The single of the millennium – sorry, Scissor Sisters, you had a good innings – is a fantastic achievement from a man at the very peak of his game. I’ve already mentioned this year’s Sound Of Silver, which snaffles the album rosette, but this is the dizzy high point of the set. A sensitive appraisal of a life in motion, ‘All My Friends’ is unsentimental but touching and universal.
It’s difficult to pinpoint. To these ears it’s a glorious amalgam of New Order’s ‘Love Vigilantes’ and ‘Run’, Talking Heads’ ‘Once in A Lifetime’ and David Bowie’s ‘Young Americans’ – and as wonderful as that suggests, but it’s no copy. It’s a stunning original, a would-be seminal track if it was possible to follow it.
To unending layers of piano, bass, guitar and bags of atmosphere, James Murphy sings of running with the pack, but always coming back to what counts – your friends. Aww. But, as I say, it’s not sentimental. It’s resigned, but happy. Wistful and celebratory.
You’d think loving this track was the sole preserve of the thirtysomething, but Junior has adored it all year. As ever, she mimes along with the woodpecker piano of the intro, more frenzied as it works itself up, and sings the last word of each line like one of those people who always finish your sentences. Only she does it in a cute way. That’s a deft move.

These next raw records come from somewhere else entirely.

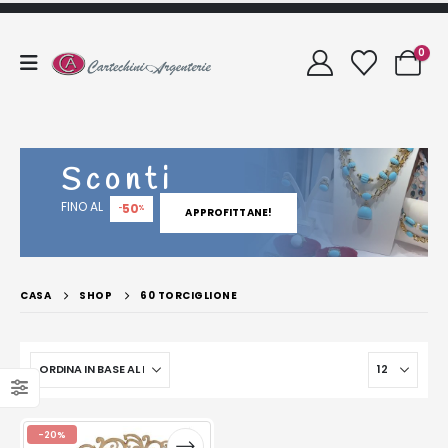
0
Sconti
FINO AL
50
-
%
APPROFITTANE!
CASA
SHOP
60 TORCIGLIONE
-20%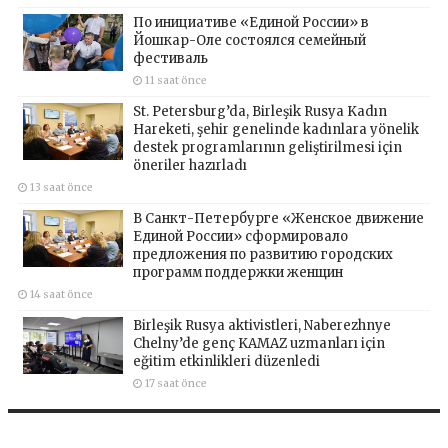
По инициативе «Единой России» в
Йошкар-Оле состоялся семейный
фестиваль
11 saat önce
St. Petersburg’da, Birleşik Rusya Kadın
Hareketi, şehir genelinde kadınlara yönelik
destek programlarının geliştirilmesi için
öneriler hazırladı
13 saat önce
В Санкт-Петербурге «Женское движение
Единой России» сформировало
предложения по развитию городских
программ поддержки женщин
14 saat önce
Birleşik Rusya aktivistleri, Naberezhnye
Chelny’de genç KAMAZ uzmanları için
eğitim etkinlikleri düzenledi
17 saat önce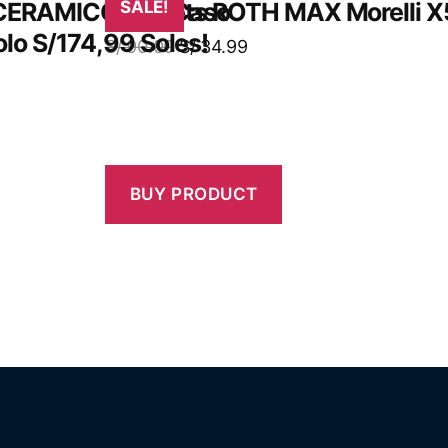
 CERAMICOS 01 Caso
Brackets ROTH MAX Morelli X
SALE!
olo S/174,99 Soles!
S/
90.00
S/
34.99
BUY PRODUCT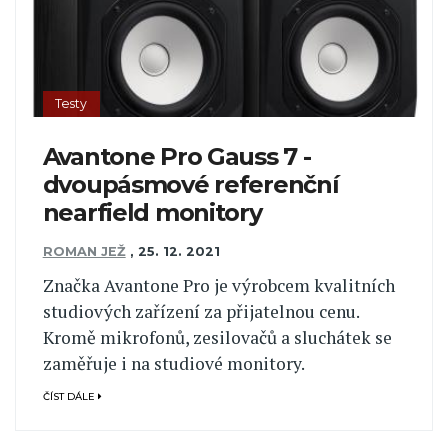
Testy
Avantone Pro Gauss 7 -
dvoupásmové referenční
nearfield monitory
ROMAN JEŽ
,
25. 12. 2021
Značka Avantone Pro je výrobcem kvalitních
studiových zařízení za přijatelnou cenu.
Kromě mikrofonů, zesilovačů a sluchátek se
zaměřuje i na studiové monitory.
ČÍST DÁLE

Talking Heads, ‘Once In A Lifetime’

At some stage, scrabbling around for a theme, we were going to do Jukebox Junior’s Top 10 Greatest Singles Of All Time but, what with ‘Young Americans’ already gone and now this, I’m throwing them away cheaply. This would be Number Four. Probably.

Also, I should’ve done this on a day that Junior was wearing oversized clothes with huge shoulders – not an uncommon occurrence – and not when she’s in her just-right denim dress. All in all, I’ve made a right pig’s ear of it. Junior’s not quasi-autistic like her dad, fortunately, so she couldn’t give two hoots about the circumstances. She’s right there with David Byrne’s nervy, scratchy paranoid funk twitches, even clapping at “there is water at the bottom of the ocean”. She finds the sublime in the ridiculous.

This is so far ahead of its time, I’m surprised it wasn’t drowned as a witch. Music caught up 10 years later when rock bands found dance elements to their music and Paul Oakenfold got rich. Talking Heads never needed help.